Abstract

Unnoticed by the wider public and the majority of professional planners, a symbolic event took place on 12 November 2010. Directly following a reorganization of the public sector by the new government taking office that year, the letters of the Ministry of Housing, Spatial Planning and the Environment — VROM according to its Dutch acronym — were scraped off the facade of the main building in The Hague. Compared to the United Kingdom, where the name, scope, aim and composition of ministries are changed virtually every election period, ministries in the Netherlands are relatively protected from the caprices and vacillations of party politics and prime ministers.
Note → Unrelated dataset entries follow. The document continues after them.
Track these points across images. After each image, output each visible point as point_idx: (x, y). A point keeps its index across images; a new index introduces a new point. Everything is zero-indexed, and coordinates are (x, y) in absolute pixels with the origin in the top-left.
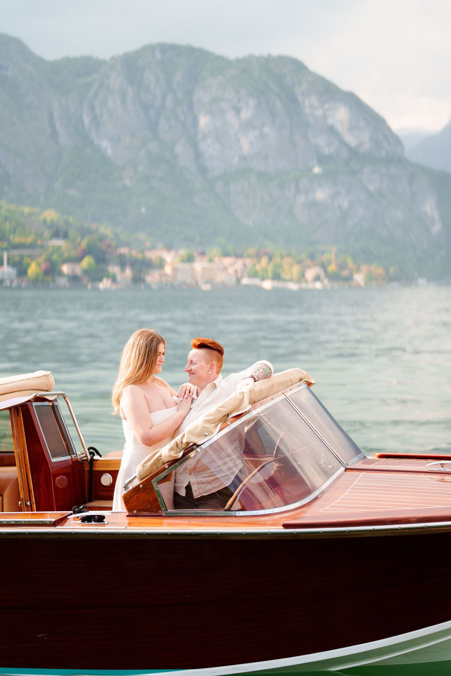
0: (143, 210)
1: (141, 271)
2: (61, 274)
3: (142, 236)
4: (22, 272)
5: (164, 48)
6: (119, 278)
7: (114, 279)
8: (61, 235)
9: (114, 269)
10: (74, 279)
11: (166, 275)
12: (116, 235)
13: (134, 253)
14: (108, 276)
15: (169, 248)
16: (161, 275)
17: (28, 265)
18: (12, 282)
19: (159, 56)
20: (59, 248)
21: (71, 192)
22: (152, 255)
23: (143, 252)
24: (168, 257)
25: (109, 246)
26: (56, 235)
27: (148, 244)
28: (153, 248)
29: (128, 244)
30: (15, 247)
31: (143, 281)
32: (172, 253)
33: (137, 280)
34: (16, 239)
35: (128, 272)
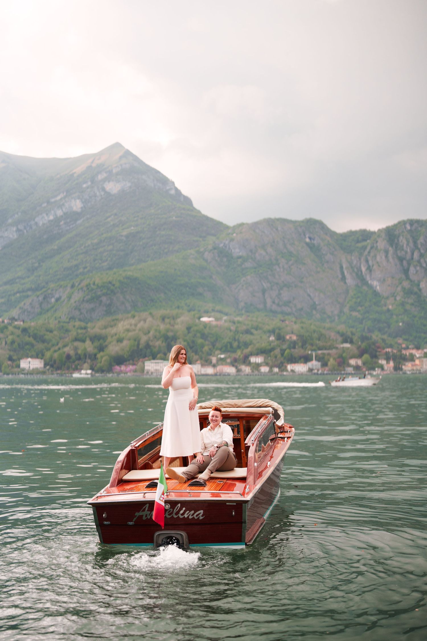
0: (401, 324)
1: (400, 363)
2: (349, 365)
3: (400, 341)
4: (324, 364)
5: (412, 222)
6: (386, 367)
7: (382, 367)
8: (349, 340)
9: (383, 362)
10: (357, 368)
11: (416, 365)
12: (384, 340)
13: (395, 351)
14: (378, 367)
15: (418, 348)
16: (412, 365)
17: (329, 360)
18: (318, 370)
19: (408, 227)
20: (348, 348)
21: (355, 314)
22: (407, 353)
23: (401, 351)
24: (417, 354)
25: (379, 347)
26: (345, 341)
27: (404, 346)
28: (407, 348)
29: (391, 346)
30: (320, 349)
31: (401, 369)
32: (420, 351)
33: (397, 368)
34: (320, 343)
35: (392, 364)
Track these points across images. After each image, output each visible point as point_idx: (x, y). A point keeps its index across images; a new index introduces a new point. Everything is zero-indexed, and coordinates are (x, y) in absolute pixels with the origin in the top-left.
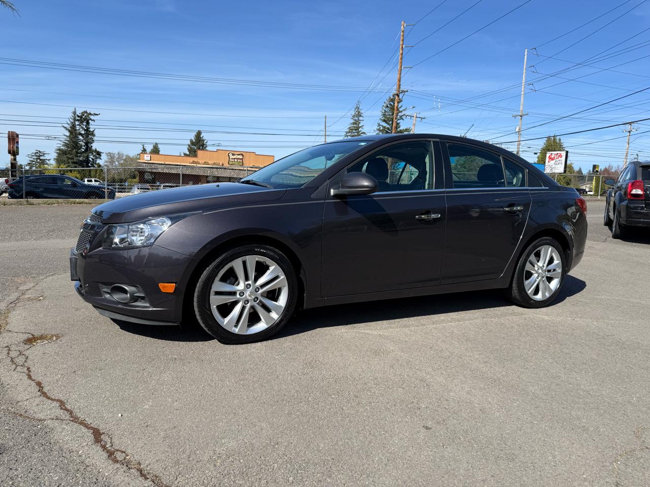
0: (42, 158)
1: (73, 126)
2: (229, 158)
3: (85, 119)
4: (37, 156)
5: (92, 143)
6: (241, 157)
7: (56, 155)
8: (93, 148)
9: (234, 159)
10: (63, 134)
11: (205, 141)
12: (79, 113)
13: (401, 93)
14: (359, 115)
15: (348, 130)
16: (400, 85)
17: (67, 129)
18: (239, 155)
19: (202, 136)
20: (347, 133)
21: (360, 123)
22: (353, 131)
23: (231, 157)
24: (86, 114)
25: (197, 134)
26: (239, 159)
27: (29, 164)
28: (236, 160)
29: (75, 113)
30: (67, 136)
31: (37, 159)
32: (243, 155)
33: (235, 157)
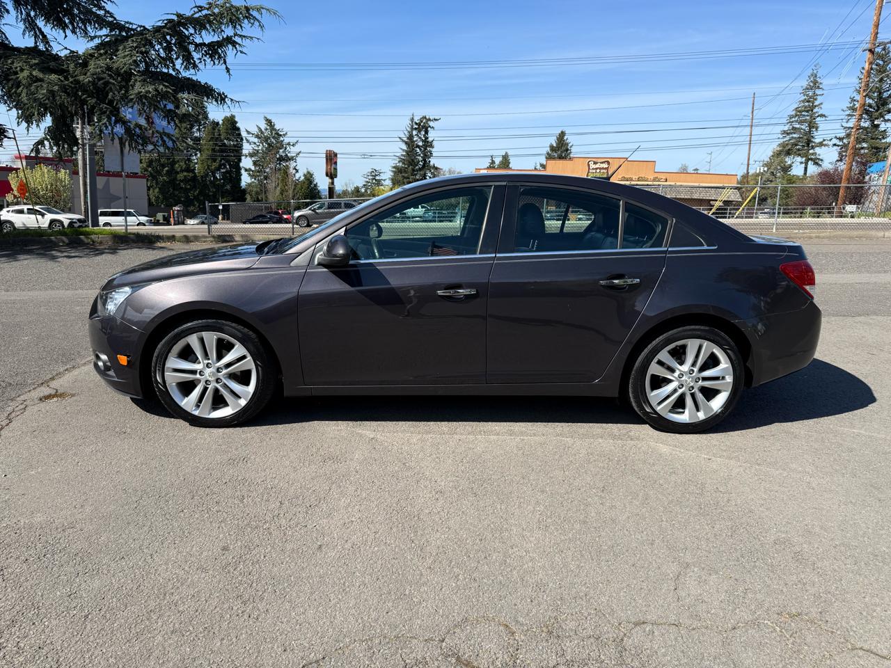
0: (377, 178)
1: (411, 137)
2: (589, 169)
3: (423, 126)
4: (372, 176)
5: (430, 157)
6: (605, 166)
7: (392, 174)
8: (431, 163)
9: (596, 169)
10: (399, 149)
11: (570, 145)
12: (417, 120)
13: (878, 46)
14: (815, 84)
15: (794, 113)
16: (877, 33)
17: (403, 141)
18: (602, 163)
19: (565, 138)
20: (791, 117)
21: (816, 99)
22: (803, 113)
23: (592, 166)
24: (424, 121)
25: (560, 136)
26: (603, 168)
27: (364, 185)
28: (598, 171)
29: (412, 120)
30: (403, 150)
31: (373, 179)
32: (608, 163)
33: (597, 166)
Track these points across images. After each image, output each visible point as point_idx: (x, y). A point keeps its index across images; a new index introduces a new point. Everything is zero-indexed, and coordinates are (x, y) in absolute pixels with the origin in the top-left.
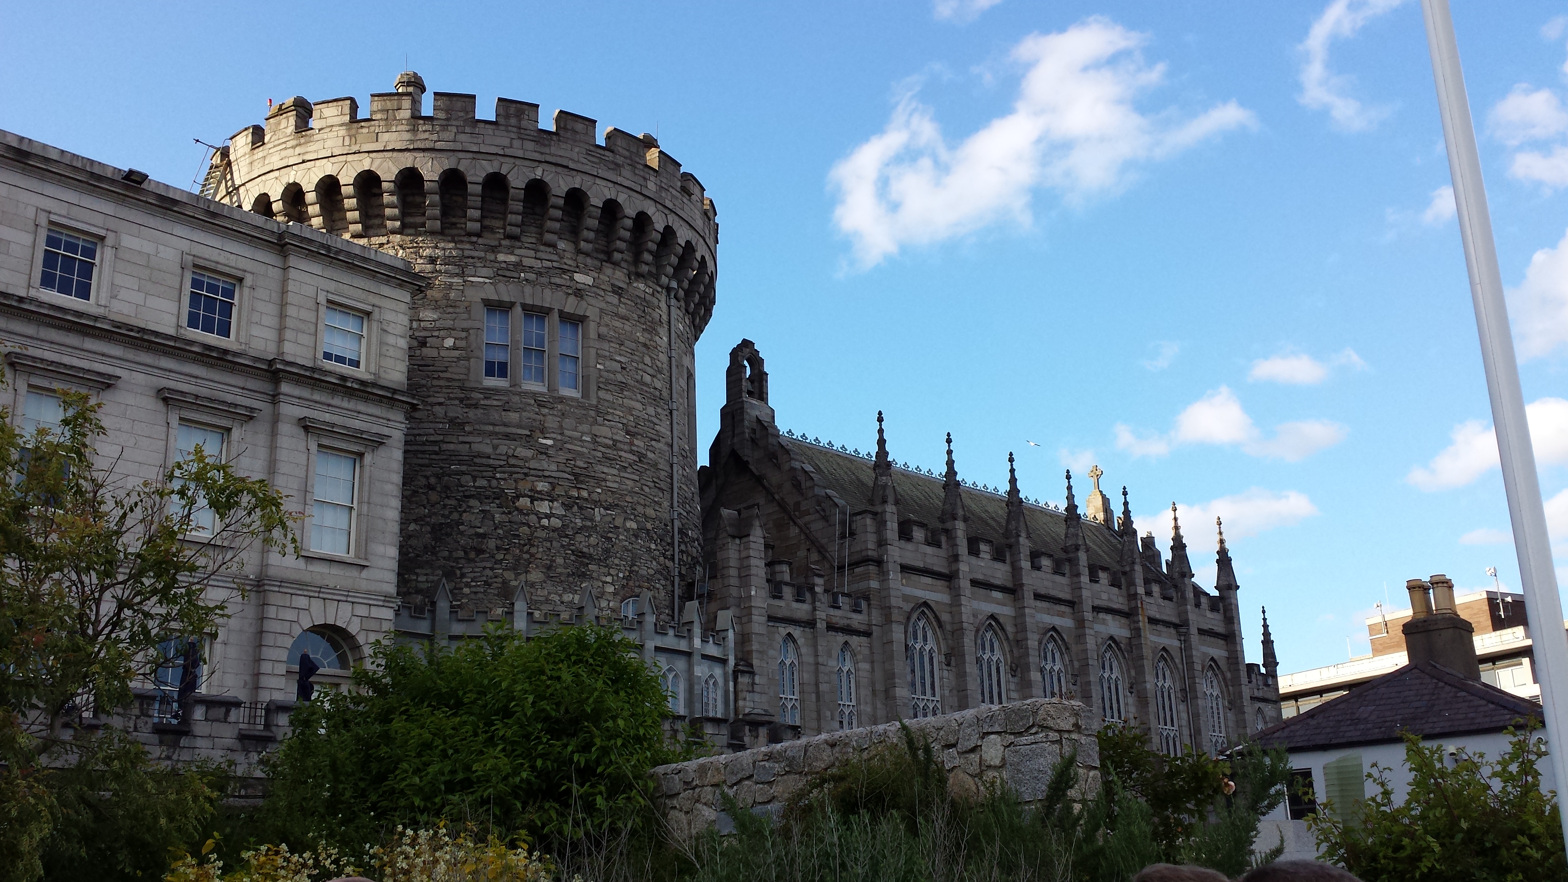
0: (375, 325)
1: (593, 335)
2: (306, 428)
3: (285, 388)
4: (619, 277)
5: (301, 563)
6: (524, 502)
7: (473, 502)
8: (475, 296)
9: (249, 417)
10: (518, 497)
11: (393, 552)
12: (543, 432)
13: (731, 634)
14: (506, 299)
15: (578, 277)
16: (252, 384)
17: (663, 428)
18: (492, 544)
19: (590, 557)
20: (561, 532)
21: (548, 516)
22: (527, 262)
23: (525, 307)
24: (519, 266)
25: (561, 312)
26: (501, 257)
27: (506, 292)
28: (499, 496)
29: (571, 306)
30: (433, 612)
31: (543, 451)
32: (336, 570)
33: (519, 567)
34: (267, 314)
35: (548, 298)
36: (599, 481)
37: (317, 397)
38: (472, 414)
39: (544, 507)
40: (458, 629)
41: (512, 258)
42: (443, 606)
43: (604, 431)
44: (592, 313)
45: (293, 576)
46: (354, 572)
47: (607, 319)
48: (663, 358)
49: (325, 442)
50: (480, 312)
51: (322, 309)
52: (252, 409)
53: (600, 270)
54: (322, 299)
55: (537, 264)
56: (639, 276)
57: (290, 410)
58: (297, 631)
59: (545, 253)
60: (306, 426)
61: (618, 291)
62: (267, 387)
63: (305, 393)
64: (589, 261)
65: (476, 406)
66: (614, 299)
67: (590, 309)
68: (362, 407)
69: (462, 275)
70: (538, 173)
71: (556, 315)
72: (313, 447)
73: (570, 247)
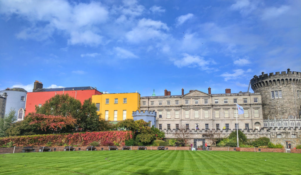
0: (258, 99)
1: (283, 92)
3: (251, 105)
4: (285, 85)
5: (254, 118)
6: (277, 109)
7: (272, 109)
8: (270, 91)
9: (249, 108)
11: (262, 116)
12: (278, 102)
15: (280, 87)
18: (274, 112)
19: (284, 113)
20: (281, 111)
23: (275, 91)
24: (274, 87)
26: (272, 87)
27: (273, 90)
29: (280, 90)
31: (278, 104)
32: (257, 118)
33: (277, 114)
34: (249, 100)
35: (277, 90)
36: (285, 105)
37: (254, 106)
38: (271, 101)
39: (279, 109)
42: (268, 119)
43: (285, 101)
44: (282, 90)
46: (259, 118)
47: (284, 90)
48: (293, 91)
53: (283, 85)
54: (253, 98)
55: (276, 87)
56: (288, 84)
57: (252, 107)
58: (255, 123)
59: (276, 85)
61: (285, 87)
64: (281, 85)
66: (285, 88)
68: (258, 105)
69: (269, 89)
70: (274, 79)
72: (254, 109)
73: (279, 84)
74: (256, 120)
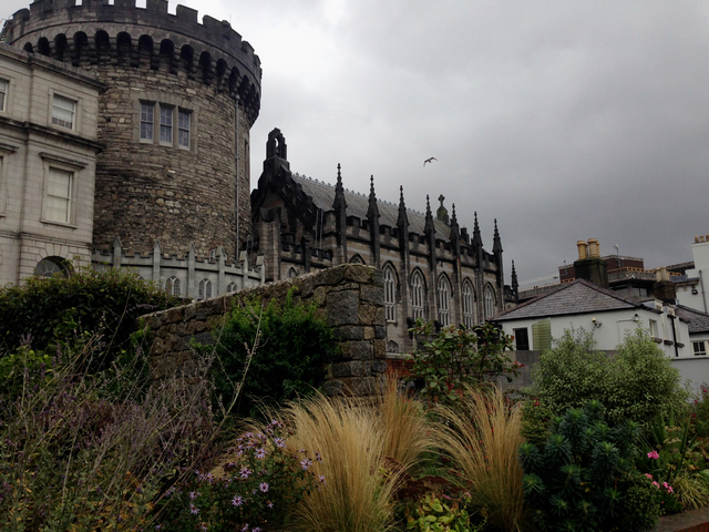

VROM was an institution in more than one sense of the word, and “spatial planning” (the RO in VROM) had been part of its name since 1965 (Siraa et al., 1995: 64). In the title of the new ministry — Infrastructure and the Environment — spatial planning is conspicuously absent. The removal of the letters represents more than a symbolic act: it reflects the stated intent of the new government to “leave spatial planning more up to provinces and municipalities” (Coalition Agreement, 2010: 38). Within a year of assuming office, the new ministry published its new spatial planning strategy which minimizes planning at the national level (Ministerie van IenM, 2011; final version: Ministerie van IenM, 2012). With this, the tradition of national urbanization policies such as growth centers, new towns, buffer zones, the Green Heart and VINEX had come to a close (Faludi & Van der Valk, 1994; Zonneveld, 2007). To foreign eyes, these changes may seem drastic and sudden, but they are actually part of a gradual systemic change. Since the early 1990s, the external institutional environment of national spatial planning has transformed fundamentally. National housing policy, once a key partner in helping spatial planning steer urban development, has largely been privatized (Salet, 1999). Agricultural policy, once instrumental in protecting rural areas from urban encroachment, has weakened under increased EU influence and reform. On the other hand, the powerful national transport and infrastructure department, whose relationship to planning was as much one of rivalry as partnership (Siraa et al., 1995; Priemus, 1999) has now merged with planning. The same is true for regional economic policy: this has become the main spatial policy thrust.